Rupert Murdoch's editorial fan club puts it about that he is a great entrepreneur. He is, but over the years his biggest enterprise has been the manipulation of regulatory regimes established by governments. The man lives and dies by his capacity to swim in media markets characterised by rapid technological change, high up-front costs and a natural tendency towards monopoly. It is not usually economics which explains how they work, but politics. Like most businessmen he prefers less competition to more, which is why owning politically influential newspapers is always a sound investment. On digital television he has played a suave game, operating by stealth to secure a legislative outcome (the 1996 Broadcasting Act) which suits him to a tee. Murdoch is now poised to corner the market in direct satellite broadcasting to households. All the cant (and his editors are great suppliers of cant) won't conceal his yen for monopoly power.
His track record - here, in the United States, in Australia, in East Asia - is evidence enough of his project. He is not going to let up. It is therefore up to the authors of regulation to see what his game is and tighten the rules accordingly - not to hamstring Rupert Murdoch as a player but to ensure that he faces maximum competition on as level as field as can be rolled. Instead of that, our political class has either actively encouraged him or dithered - or gone on pilgrimage to his Australian lair.
Mr Murdoch's acolytes like to pretend that criticism of their man is a product of small-minded envy, an exhibition of the British penchant for bringing down greatness. They apparently cannot see the difference between admiration of energy and imagination (and Mr Murdoch has those in abundance) and alarm at his naked grasping after control in arenas where the very stuff of democracy is at stake - as it is in matters of news and information. They argue that Mr Murdoch's power is market-borne; that he should not be censured because so few have risen to take him on. But crediting his perseverance (and the accuracy of his persistent refusal to over-estimate public taste) does not diminish the urgency of stopping him from cutting or eliminating the competition.
The issue at hand is control of digitised television signals from satellites. What's the problem, some say, arguing that technology changes so fast that it dissolves monopoly: we should take the Internet as a model of how popular choice and technology combine for the general benefit. Yet the recent history of information technology also shows how the front man (Bill Gates is the name) scoops the pool. Once an interface is established as the industry standard, breaking into the same market becomes well nigh impossible.
The Broadcasting Act 1996 is allowing Mr Murdoch first tilt at building and selling the control mechanism for digital television. What he has just done to Warner is a ready sign of how he will use that control. The object of policy must be to establish conditions in which household choice is maximised. We need to ask whether Murdoch as a programme producer should even be allowed to develop and manufacture the means by which programmes are delivered. The history of telecommunications regulation in Britain and of the development of competition law in information technology in the US offer plenty of precedents: it would be healthier all round if Murdoch were kept out of the market for gateway technologies. Alternatively he could be forced - as Microsoft have been - to franchise the gateway technology to manufacturers of set-top control boxes, which could preserve the space needed for other broadcasters.

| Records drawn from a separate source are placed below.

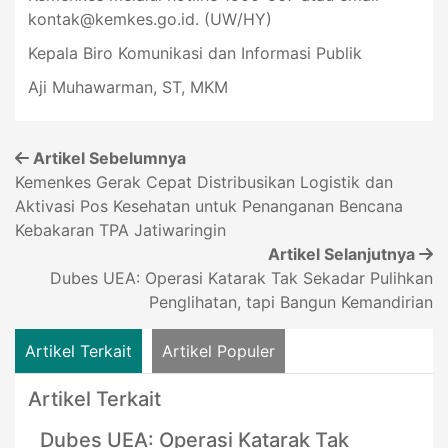
kontak@kemkes.go.id
. (UW/HY)
Kepala Biro Komunikasi dan Informasi Publik
Aji Muhawarman, ST, MKM
Artikel Sebelumnya
Kemenkes Gerak Cepat Distribusikan Logistik dan
Aktivasi Pos Kesehatan untuk Penanganan Bencana
Kebakaran TPA Jatiwaringin
Artikel Selanjutnya
Dubes UEA: Operasi Katarak Tak Sekadar Pulihkan
Penglihatan, tapi Bangun Kemandirian
Artikel Terkait
Artikel Populer
Artikel Terkait
Dubes UEA: Operasi Katarak Tak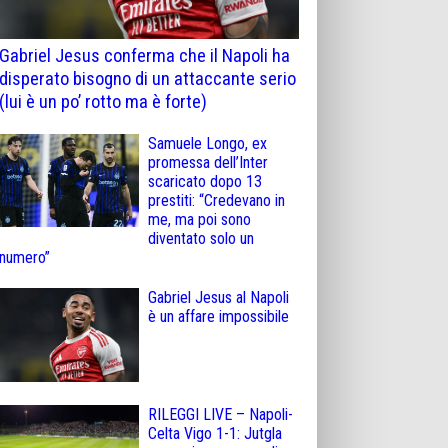
Gabriel Jesus conferma che il Napoli ha
disperato bisogno di un attaccante serio
(lui è un po’ rotto ma è forte)
Samuele Longo, ex
promessa dell’Inter
scaricato dopo 13
prestiti: “Credevano in
me, ma poi sono
diventato solo un
numero”
Gabriel Jesus al Napoli
è un affare impossibile
RILEGGI LIVE – Napoli-
Celta Vigo 1-1: Jutgla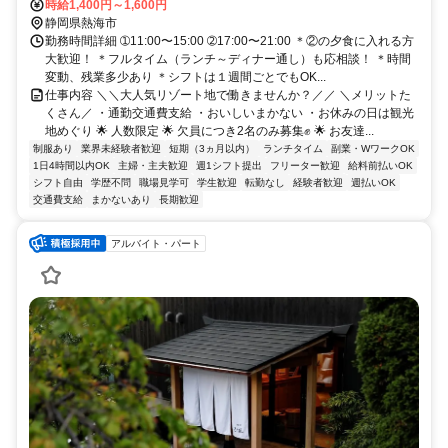
時給1,400円～1,600円
静岡県熱海市
勤務時間詳細 ➀11:00〜15:00 ➁17:00〜21:00 ＊②の夕食に入れる方
大歓迎！ ＊フルタイム（ランチ～ディナー通し）も応相談！ ＊時間
変動、残業多少あり ＊シフトは１週間ごとでもOK...
仕事内容 ＼＼大人気リゾート地で働きませんか？／／ ＼メリットた
くさん／ ・通勤交通費支給 ・おいしいまかない ・お休みの日は観光
地めぐり 🌟 人数限定 🌟 欠員につき2名のみ募集✊ 🌟 お友達...
制服あり
業界未経験者歓迎
短期（3ヵ月以内）
ランチタイム
副業・WワークOK
1日4時間以内OK
主婦・主夫歓迎
週1シフト提出
フリーター歓迎
給料前払いOK
シフト自由
学歴不問
職場見学可
学生歓迎
転勤なし
経験者歓迎
週払いOK
交通費支給
まかないあり
長期歓迎
アルバイト・パート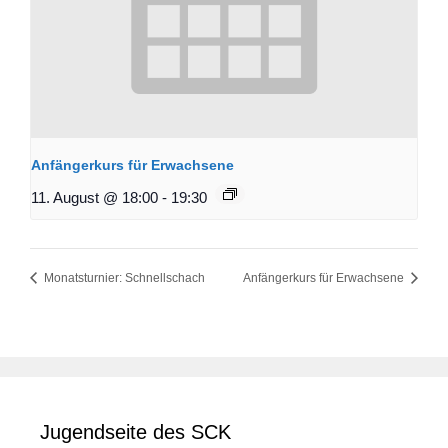
Anfängerkurs für Erwachsene
11. August @ 18:00
-
19:30
Monatsturnier: Schnellschach
Anfängerkurs für Erwachsene
Jugendseite des SCK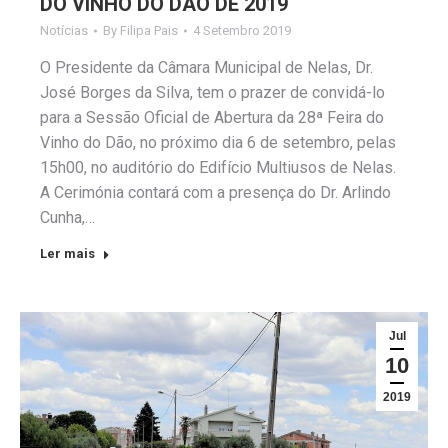
DO VINHO DO DÃO DE 2019
Notícias
By
Filipa Pais
4 Setembro 2019
O Presidente da Câmara Municipal de Nelas, Dr.
José Borges da Silva, tem o prazer de convidá-lo
para a Sessão Oficial de Abertura da 28ª Feira do
Vinho do Dão, no próximo dia 6 de setembro, pelas
15h00, no auditório do Edifício Multiusos de Nelas.
A Cerimónia contará com a presença do Dr. Arlindo
Cunha,…
Ler mais
Jul
10
2019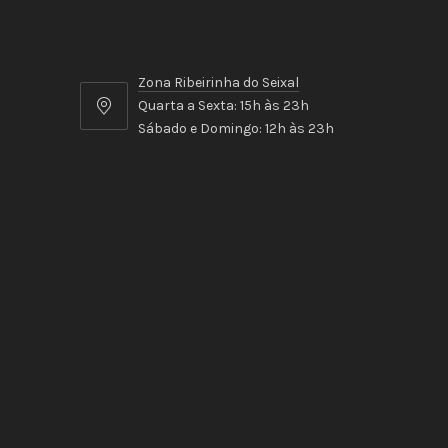
Zona Ribeirinha do Seixal
Quarta a Sexta: 15h às 23h
Zona
Sábado e Domingo: 12h às 23h
Ribeirinha
do
Seixal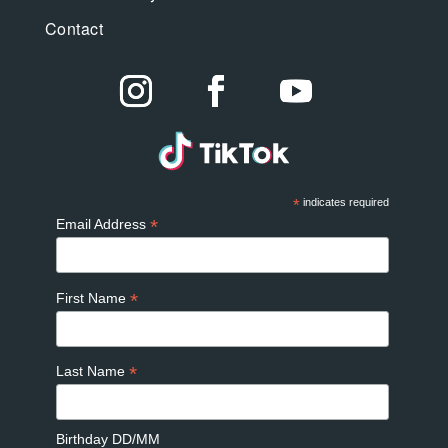
Contact
*
indicates required
*
Email Address
*
First Name
*
Last Name
Birthday DD/MM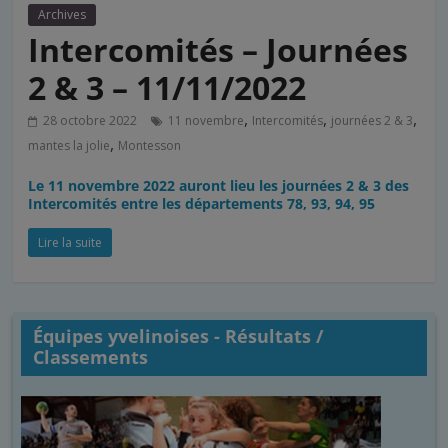
Archives
Intercomités – Journées
2 & 3 – 11/11/2022
,
,
,
28 octobre 2022
11 novembre
Intercomités
journées 2 & 3
,
mantes la jolie
Montesson
Le 11 novembre 2022 auront lieu les journées 2 & 3 des
Intercomités entre les départements 78, 93, 94, 95
Lire la suite
Équipes yvelinoises - Résultats /
Classements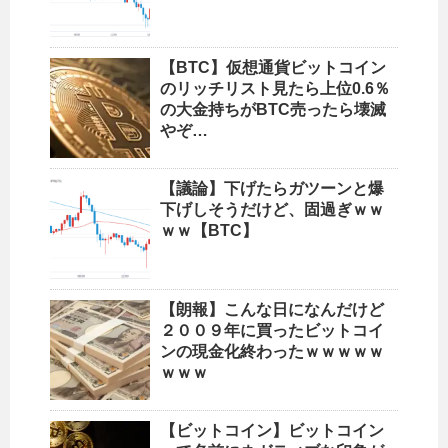
【BTC】仮想通貨ビットコイン
のリッチリスト見たら上位0.6％
の大金持ちがBTC売ったら壊滅
やぞ…
【議論】下げたらガツーンと爆
下げしそうだけど、固過ぎｗｗ
ｗｗ【BTC】
【朗報】こんな日になんだけど
２００９年に買ったビットコイ
ンの現金化終わったｗｗｗｗｗ
ｗｗｗ
【ビットコイン】ビットコイン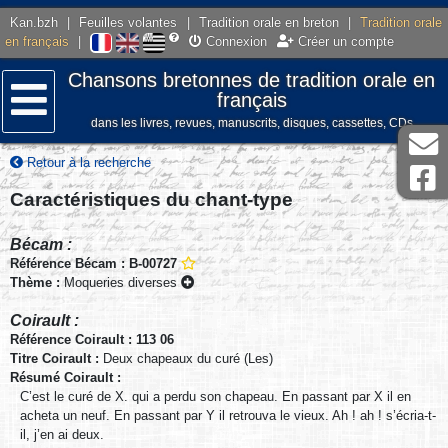
Kan.bzh
|
Feuilles volantes
|
Tradition orale en breton
|
Tradition orale
en français
|
Connexion
Créer un compte
Chansons bretonnes de tradition orale en
français
dans les livres, revues, manuscrits, disques, cassettes, CDs
Menu
Retour à la recherche
Caractéristiques du chant-type
Bécam :
Référence Bécam : B-00727
Thème :
Moqueries diverses
Coirault :
Référence Coirault : 113 06
Titre Coirault :
Deux chapeaux du curé (Les)
Résumé Coirault :
C’est le curé de X. qui a perdu son chapeau. En passant par X il en
acheta un neuf. En passant par Y il retrouva le vieux. Ah ! ah ! s’écria-t-
il, j’en ai deux.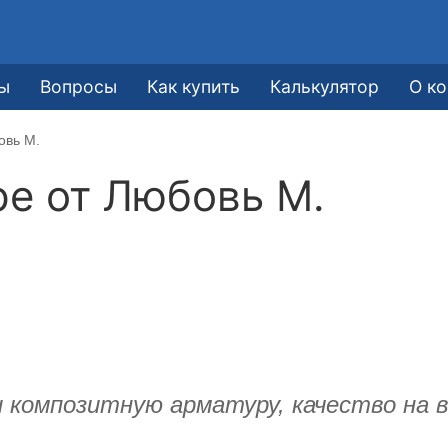
ы
Вопросы
Как купить
Калькулятор
О к
овь М.
ре от
Любовь М.
и композитную арматуру, качество на 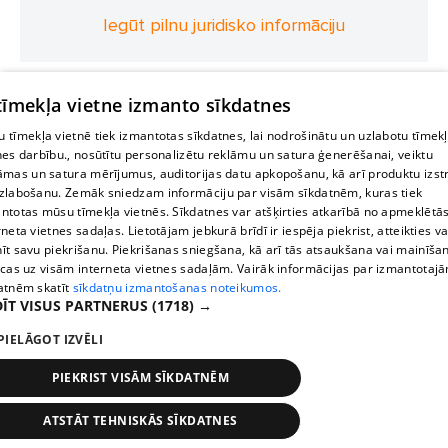
Iegūt pilnu juridisko informāciju
 tīmekļa vietne izmanto sīkdatnes
 tīmekļa vietnē tiek izmantotas sīkdatnes, lai nodrošinātu un uzlabotu tīmek
nes darbību., nosūtītu personalizētu reklāmu un satura ģenerēšanai, veiktu
āmas un satura mērījumus, auditorijas datu apkopošanu, kā arī produktu izst
zlabošanu. Zemāk sniedzam informāciju par visām sīkdatnēm, kuras tiek
ntotas mūsu tīmekļa vietnēs. Sīkdatnes var atšķirties atkarībā no apmeklētā
rneta vietnes sadaļas. Lietotājam jebkurā brīdī ir iespēja piekrist, atteikties va
īt savu piekrišanu. Piekrišanas sniegšana, kā arī tās atsaukšana vai mainīša
ecas uz visām interneta vietnes sadaļām. Vairāk informācijas par izmantotaj
atnēm skatīt
sīkdatņu izmantošanas noteikumos.
ĪT VISUS PARTNERUS
(1718) →
PIELĀGOT IZVĒLI
PIEKRIST VISĀM SĪKDATNĒM
ATSTĀT TEHNISKĀS SĪKDATNES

What is needed - the Department of Trade and Industry has yet to grasp this - is common-carrier status for the circuitry delivering digital signals to the home television, into which the programme producers' filters and smart cards can call it.
Murdoch is shortly to sign contracts for the supply of set-top boxes matching his specification. Any government action that affects those contracts will, necessarily, be retrospective and so might raise the question of compensation. Far better, however, to pay Murdoch that rent now than crimp and distort the use of this technology for decades. There has long been a need for some brave politician to think of emulating Stanley Baldwin and make the power of Murdoch and the other press barons a populist issue. That is something for another day. Today's priority is to acknowledge that public policy for digital broadcasting has a big hole in it but there are ways to fill it.
This newspaper is a competitor with Murdoch titles; we have an axe to grind. If policy-makers refuse to wake up it is, dear readers, over to you. The future of your television choice is now at stake.